Dites « cela suffit » à la médiocrité, à la petitesse, au bricolage partisan aux mains de marchands du temple qui vendent ses colonnes à la découpe.
Tout peut recommencer. Oui, Nerval nous l’a annoncé dans sa lucidité, il peut être reconstruit « le temple au péristyle immense » puisque « le temps va ramener l’ordre des anciens jours ».
Vous n’avez pas à suivre une quelconque figure providentielle, ni à vous ranger derrière une voix.
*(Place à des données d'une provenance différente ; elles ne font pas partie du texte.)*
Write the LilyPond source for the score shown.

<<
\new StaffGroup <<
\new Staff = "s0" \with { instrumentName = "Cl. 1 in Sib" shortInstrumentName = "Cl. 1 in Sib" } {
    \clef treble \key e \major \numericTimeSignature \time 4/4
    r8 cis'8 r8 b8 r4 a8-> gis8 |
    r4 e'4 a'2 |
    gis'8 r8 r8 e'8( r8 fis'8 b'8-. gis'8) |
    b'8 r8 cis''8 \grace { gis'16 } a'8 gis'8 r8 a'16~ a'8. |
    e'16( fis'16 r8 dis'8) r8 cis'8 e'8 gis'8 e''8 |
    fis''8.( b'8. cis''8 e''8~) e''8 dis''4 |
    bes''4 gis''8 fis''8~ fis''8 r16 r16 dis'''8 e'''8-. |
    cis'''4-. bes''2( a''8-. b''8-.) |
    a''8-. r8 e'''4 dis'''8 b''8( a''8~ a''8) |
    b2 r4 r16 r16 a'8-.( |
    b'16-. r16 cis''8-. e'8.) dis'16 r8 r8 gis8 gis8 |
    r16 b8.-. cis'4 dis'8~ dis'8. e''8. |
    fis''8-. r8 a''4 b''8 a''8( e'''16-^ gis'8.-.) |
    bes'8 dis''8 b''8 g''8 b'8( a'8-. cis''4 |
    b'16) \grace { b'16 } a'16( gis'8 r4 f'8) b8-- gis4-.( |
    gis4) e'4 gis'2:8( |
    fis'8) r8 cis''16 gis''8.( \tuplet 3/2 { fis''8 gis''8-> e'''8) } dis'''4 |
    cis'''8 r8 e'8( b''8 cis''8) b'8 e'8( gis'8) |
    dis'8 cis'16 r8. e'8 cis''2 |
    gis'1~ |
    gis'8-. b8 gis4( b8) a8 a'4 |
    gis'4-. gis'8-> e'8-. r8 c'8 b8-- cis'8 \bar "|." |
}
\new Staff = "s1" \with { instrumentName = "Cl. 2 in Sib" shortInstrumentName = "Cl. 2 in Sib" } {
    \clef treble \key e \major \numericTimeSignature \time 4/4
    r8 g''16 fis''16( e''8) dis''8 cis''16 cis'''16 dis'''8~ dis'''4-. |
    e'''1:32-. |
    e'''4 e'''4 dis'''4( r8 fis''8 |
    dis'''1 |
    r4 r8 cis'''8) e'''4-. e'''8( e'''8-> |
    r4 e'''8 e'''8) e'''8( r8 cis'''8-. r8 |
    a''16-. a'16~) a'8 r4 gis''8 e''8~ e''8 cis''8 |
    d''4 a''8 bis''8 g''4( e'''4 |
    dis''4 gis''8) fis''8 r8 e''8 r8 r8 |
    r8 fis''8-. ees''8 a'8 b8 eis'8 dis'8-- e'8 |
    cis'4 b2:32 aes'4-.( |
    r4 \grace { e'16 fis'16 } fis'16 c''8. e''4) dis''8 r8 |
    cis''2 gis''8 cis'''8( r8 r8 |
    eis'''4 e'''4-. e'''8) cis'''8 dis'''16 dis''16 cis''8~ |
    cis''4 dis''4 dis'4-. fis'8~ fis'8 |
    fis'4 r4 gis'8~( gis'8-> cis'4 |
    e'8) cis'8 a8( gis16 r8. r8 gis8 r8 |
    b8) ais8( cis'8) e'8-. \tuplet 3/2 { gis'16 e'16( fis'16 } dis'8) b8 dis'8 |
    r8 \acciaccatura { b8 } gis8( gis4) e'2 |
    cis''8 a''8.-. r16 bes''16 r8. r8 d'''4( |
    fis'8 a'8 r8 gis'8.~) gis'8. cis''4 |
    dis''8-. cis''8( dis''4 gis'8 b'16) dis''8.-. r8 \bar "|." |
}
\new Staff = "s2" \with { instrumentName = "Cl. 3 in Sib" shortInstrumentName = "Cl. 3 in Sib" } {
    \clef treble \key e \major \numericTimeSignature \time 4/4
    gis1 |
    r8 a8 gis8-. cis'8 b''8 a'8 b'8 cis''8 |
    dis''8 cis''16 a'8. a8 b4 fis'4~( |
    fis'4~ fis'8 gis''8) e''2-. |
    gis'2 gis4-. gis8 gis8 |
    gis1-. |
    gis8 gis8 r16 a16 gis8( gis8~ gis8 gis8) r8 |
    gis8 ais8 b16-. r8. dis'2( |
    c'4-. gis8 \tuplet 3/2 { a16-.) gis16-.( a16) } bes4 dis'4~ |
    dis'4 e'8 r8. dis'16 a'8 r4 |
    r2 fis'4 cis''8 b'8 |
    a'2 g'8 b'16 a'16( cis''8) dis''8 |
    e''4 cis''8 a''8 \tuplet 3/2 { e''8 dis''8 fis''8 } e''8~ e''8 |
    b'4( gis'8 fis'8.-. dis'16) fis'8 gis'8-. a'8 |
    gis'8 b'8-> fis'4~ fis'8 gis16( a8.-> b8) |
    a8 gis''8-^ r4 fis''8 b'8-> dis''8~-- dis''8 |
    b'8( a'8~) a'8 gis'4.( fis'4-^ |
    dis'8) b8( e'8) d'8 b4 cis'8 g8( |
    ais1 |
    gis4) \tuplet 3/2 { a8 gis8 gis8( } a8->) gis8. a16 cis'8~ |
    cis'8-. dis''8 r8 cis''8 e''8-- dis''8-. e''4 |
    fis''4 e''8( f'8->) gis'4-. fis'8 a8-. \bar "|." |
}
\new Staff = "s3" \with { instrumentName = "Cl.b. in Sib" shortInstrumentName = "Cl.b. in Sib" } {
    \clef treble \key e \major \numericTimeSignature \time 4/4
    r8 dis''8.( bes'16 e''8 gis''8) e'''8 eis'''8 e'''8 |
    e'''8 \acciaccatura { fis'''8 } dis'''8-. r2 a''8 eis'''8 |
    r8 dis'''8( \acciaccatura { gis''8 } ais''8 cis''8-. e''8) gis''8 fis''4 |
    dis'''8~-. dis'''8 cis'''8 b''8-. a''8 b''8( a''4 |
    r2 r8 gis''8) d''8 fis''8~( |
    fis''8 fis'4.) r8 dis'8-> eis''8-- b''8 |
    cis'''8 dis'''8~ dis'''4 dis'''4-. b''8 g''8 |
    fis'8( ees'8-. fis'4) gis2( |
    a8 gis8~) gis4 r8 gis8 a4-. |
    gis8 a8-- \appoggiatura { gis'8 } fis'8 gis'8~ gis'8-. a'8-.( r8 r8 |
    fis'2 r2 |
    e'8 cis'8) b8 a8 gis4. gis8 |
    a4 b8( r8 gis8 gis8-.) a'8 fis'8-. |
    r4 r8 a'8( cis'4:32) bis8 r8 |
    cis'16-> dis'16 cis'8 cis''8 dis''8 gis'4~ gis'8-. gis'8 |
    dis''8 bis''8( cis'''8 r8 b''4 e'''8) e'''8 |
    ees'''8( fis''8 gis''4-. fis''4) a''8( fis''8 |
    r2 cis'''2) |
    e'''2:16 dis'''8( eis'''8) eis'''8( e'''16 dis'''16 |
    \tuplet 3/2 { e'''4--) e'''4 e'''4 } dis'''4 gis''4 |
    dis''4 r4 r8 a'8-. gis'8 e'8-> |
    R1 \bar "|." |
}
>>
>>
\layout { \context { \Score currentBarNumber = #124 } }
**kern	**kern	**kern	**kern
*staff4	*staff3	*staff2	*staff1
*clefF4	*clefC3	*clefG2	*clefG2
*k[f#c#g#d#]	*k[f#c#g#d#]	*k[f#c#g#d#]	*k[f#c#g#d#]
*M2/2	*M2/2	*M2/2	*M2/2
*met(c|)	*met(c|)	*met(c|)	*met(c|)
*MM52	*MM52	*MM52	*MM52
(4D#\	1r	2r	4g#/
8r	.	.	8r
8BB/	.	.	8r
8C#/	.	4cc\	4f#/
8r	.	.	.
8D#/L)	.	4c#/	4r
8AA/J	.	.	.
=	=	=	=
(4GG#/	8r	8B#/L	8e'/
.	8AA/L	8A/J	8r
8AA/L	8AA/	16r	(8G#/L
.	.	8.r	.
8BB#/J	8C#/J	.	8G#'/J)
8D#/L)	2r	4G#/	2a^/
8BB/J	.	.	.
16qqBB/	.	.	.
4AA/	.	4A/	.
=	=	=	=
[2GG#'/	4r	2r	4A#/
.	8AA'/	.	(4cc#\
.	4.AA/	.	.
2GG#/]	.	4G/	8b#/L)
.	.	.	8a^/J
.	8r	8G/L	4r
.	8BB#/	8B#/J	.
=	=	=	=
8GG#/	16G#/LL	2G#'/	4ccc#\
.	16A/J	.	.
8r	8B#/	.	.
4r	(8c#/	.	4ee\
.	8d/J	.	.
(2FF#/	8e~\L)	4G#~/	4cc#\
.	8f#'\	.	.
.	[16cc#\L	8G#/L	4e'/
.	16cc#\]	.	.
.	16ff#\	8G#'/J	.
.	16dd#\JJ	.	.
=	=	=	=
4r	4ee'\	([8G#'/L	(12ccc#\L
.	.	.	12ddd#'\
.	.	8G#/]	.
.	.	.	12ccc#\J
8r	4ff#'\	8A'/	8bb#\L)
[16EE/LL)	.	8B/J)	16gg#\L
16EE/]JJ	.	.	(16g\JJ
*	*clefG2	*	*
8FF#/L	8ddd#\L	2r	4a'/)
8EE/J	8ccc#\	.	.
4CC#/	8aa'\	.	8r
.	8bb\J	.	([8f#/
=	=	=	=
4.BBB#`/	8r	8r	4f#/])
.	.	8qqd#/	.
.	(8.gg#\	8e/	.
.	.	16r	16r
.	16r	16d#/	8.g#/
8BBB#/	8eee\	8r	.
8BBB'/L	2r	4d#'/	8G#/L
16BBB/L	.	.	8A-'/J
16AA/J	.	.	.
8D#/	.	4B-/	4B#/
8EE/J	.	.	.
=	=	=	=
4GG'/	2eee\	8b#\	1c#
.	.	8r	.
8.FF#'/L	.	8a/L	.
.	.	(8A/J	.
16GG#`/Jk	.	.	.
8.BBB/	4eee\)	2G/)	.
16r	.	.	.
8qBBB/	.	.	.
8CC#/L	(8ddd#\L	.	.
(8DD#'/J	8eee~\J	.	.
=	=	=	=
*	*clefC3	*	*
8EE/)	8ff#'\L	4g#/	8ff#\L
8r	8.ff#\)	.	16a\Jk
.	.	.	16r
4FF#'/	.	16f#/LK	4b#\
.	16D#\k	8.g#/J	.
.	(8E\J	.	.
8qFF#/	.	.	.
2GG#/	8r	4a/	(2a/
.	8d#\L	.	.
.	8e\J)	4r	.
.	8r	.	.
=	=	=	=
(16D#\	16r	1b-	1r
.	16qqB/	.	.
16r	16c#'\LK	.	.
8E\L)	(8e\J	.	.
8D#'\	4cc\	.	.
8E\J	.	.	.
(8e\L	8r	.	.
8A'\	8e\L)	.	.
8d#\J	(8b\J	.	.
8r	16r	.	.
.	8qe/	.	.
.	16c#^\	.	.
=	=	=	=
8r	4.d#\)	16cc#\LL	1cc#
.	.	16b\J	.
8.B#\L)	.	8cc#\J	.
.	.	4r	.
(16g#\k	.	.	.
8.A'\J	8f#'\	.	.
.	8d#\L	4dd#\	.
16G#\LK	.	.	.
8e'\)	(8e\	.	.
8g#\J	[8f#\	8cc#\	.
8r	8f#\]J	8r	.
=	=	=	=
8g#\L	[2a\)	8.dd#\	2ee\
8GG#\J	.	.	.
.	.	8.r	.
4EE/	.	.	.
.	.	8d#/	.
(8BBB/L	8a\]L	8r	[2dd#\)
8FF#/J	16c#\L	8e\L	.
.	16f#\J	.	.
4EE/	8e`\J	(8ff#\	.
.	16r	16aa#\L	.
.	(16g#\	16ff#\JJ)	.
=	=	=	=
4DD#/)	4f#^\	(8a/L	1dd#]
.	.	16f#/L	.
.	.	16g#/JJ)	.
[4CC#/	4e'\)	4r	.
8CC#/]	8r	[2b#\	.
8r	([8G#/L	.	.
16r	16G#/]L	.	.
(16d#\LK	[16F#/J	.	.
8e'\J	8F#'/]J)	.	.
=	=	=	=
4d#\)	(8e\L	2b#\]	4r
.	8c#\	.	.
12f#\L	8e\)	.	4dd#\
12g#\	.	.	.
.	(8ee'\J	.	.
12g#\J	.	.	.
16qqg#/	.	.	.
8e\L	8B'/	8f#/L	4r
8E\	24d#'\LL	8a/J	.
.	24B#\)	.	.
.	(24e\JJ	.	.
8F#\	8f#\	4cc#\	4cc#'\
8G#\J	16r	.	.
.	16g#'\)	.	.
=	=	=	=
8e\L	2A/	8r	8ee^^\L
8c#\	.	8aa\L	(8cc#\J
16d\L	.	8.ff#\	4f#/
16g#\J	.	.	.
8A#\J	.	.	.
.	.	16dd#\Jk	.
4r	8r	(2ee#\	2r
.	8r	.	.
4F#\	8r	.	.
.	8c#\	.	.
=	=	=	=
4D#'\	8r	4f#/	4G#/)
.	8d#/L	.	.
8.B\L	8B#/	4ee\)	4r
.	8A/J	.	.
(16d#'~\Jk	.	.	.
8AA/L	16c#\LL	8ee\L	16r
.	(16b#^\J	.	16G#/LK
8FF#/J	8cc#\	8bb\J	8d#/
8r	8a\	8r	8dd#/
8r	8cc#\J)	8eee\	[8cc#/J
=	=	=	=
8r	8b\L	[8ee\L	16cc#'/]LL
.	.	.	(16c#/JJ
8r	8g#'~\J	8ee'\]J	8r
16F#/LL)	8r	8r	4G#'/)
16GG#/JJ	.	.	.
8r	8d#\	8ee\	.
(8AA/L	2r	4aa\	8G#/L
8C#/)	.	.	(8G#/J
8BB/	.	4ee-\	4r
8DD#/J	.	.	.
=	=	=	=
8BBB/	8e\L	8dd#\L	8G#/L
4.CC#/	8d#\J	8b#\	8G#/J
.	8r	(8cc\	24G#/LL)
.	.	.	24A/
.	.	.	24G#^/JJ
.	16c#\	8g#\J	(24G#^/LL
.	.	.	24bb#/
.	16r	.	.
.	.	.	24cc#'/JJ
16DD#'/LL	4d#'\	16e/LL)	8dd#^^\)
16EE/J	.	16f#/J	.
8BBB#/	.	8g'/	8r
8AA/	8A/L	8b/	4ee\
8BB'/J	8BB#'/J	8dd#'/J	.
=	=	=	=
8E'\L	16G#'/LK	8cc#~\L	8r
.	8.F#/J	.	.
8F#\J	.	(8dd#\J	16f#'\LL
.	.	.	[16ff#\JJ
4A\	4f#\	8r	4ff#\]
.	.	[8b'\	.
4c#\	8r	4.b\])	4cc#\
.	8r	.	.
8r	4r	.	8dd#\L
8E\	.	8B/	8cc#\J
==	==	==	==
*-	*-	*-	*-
Il s’agit de faire entendre à nouveau celle de la France. Il s’agit de retrouver une direction.
C’est le combat d’une vie, de nos vies, de ma vie.
J’ai 72 ans. Beaucoup d’entre vous ici n’en ont pas trente. J’ai une famille, trois enfants dont je suis fier, et pour seule ambition que nous retrouvions ensemble notre terre de France, que nous la laissions plus juste, plus forte, plus vivante à celles et ceux qui viendront après nous. Car c’est cela, au fond, la responsabilité de toute génération : essayer de transmettre plus qu’elle n’a reçu.
Il vient un moment dans une vie où l’on n’a plus d’autre devoir que de transmettre ce que l’on a reçu de meilleur.
Mes convictions sont les mêmes que lorsque j’étais là à votre place. Je n’ai pas varié dans la défense du droit et de la justice dans le monde comme dans l’engagement pour les principes républicains.
Alors oui, avec toutes celles et tous ceux qui veulent se mobiliser et se rassembler, faisons de ce moment un commencement et faisons en sorte qu’il devienne un élan, une exigence, une œuvre. Faisons en sorte que la France, à nouveau, se reconnaisse, se rassemble et se relève.
Ce moment français appelle une fidélité plus grande que nos personnes, plus grande que nos carrières, plus grande que nos intérêts : la fidélité à la France.